[Page-level text extractions]
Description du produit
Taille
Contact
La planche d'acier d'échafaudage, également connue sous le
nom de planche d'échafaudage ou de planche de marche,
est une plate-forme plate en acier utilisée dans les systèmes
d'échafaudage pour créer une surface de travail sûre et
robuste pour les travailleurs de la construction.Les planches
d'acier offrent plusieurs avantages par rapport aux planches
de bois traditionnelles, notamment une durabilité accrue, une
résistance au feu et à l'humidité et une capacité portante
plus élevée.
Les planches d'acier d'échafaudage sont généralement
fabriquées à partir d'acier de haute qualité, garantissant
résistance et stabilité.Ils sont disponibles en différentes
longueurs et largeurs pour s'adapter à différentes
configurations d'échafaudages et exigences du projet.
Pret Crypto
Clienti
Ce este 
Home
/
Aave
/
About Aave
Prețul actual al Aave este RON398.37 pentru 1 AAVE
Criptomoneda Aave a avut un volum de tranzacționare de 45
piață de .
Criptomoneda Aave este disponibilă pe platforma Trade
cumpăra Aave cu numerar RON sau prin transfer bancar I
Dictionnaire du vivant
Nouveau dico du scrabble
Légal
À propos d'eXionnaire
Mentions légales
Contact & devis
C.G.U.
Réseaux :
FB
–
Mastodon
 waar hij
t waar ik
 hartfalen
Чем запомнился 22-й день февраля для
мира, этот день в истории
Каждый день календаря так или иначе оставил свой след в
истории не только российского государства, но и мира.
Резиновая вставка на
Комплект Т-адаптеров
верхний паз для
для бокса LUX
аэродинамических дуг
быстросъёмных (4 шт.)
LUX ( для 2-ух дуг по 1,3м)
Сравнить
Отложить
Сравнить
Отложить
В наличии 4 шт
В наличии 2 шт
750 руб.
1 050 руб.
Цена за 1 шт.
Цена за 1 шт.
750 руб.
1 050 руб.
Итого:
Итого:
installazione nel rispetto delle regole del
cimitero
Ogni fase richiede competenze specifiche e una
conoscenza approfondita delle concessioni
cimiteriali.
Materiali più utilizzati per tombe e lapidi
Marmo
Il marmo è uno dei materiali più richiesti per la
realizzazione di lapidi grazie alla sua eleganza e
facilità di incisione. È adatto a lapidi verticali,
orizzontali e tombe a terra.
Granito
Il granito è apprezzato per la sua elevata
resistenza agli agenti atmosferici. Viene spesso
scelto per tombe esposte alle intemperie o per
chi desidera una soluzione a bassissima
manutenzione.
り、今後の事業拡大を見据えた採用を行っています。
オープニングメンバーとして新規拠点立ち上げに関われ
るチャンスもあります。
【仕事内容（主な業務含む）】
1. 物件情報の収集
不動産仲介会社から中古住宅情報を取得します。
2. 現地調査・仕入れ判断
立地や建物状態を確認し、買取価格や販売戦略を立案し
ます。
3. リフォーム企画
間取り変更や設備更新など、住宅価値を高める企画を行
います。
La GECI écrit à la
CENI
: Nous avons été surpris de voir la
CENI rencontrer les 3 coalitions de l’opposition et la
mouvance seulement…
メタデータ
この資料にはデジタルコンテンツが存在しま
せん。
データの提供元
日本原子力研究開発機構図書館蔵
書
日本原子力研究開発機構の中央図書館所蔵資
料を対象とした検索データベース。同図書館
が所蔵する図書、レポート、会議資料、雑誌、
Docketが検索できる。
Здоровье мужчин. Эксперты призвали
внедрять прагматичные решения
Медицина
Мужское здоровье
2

What needs to be done:
Your task is to repeat every entry exactly.

Task response:
Description du produit
Taille
Contact
La planche d'acier d'échafaudage, également connue sous le
nom de planche d'échafaudage ou de planche de marche,
est une plate-forme plate en acier utilisée dans les systèmes
d'échafaudage pour créer une surface de travail sûre et
robuste pour les travailleurs de la construction.Les planches
d'acier offrent plusieurs avantages par rapport aux planches
de bois traditionnelles, notamment une durabilité accrue, une
résistance au feu et à l'humidité et une capacité portante
plus élevée.
Les planches d'acier d'échafaudage sont généralement
fabriquées à partir d'acier de haute qualité, garantissant
résistance et stabilité.Ils sont disponibles en différentes
longueurs et largeurs pour s'adapter à différentes
configurations d'échafaudages et exigences du projet.
Pret Crypto
Clienti
Ce este 
Home
/
Aave
/
About Aave
Prețul actual al Aave este RON398.37 pentru 1 AAVE
Criptomoneda Aave a avut un volum de tranzacționare de 45
piață de .
Criptomoneda Aave este disponibilă pe platforma Trade
cumpăra Aave cu numerar RON sau prin transfer bancar I
Dictionnaire du vivant
Nouveau dico du scrabble
Légal
À propos d'eXionnaire
Mentions légales
Contact & devis
C.G.U.
Réseaux :
FB
–
Mastodon
 waar hij
t waar ik
 hartfalen
Чем запомнился 22-й день февраля для
мира, этот день в истории
Каждый день календаря так или иначе оставил свой след в
истории не только российского государства, но и мира.
Резиновая вставка на
Комплект Т-адаптеров
верхний паз для
для бокса LUX
аэродинамических дуг
быстросъёмных (4 шт.)
LUX ( для 2-ух дуг по 1,3м)
Сравнить
Отложить
Сравнить
Отложить
В наличии 4 шт
В наличии 2 шт
750 руб.
1 050 руб.
Цена за 1 шт.
Цена за 1 шт.
750 руб.
1 050 руб.
Итого:
Итого:
installazione nel rispetto delle regole del
cimitero
Ogni fase richiede competenze specifiche e una
conoscenza approfondita delle concessioni
cimiteriali.
Materiali più utilizzati per tombe e lapidi
Marmo
Il marmo è uno dei materiali più richiesti per la
realizzazione di lapidi grazie alla sua eleganza e
facilità di incisione. È adatto a lapidi verticali,
orizzontali e tombe a terra.
Granito
Il granito è apprezzato per la sua elevata
resistenza agli agenti atmosferici. Viene spesso
scelto per tombe esposte alle intemperie o per
chi desidera una soluzione a bassissima
manutenzione.
り、今後の事業拡大を見据えた採用を行っています。
オープニングメンバーとして新規拠点立ち上げに関われ
るチャンスもあります。
【仕事内容（主な業務含む）】
1. 物件情報の収集
不動産仲介会社から中古住宅情報を取得します。
2. 現地調査・仕入れ判断
立地や建物状態を確認し、買取価格や販売戦略を立案し
ます。
3. リフォーム企画
間取り変更や設備更新など、住宅価値を高める企画を行
います。
La GECI écrit à la
CENI
: Nous avons été surpris de voir la
CENI rencontrer les 3 coalitions de l’opposition et la
mouvance seulement…
メタデータ
この資料にはデジタルコンテンツが存在しま
せん。
データの提供元
日本原子力研究開発機構図書館蔵
書
日本原子力研究開発機構の中央図書館所蔵資
料を対象とした検索データベース。同図書館
が所蔵する図書、レポート、会議資料、雑誌、
Docketが検索できる。
Здоровье мужчин. Эксперты призвали
внедрять прагматичные решения
Медицина
Мужское здоровье
2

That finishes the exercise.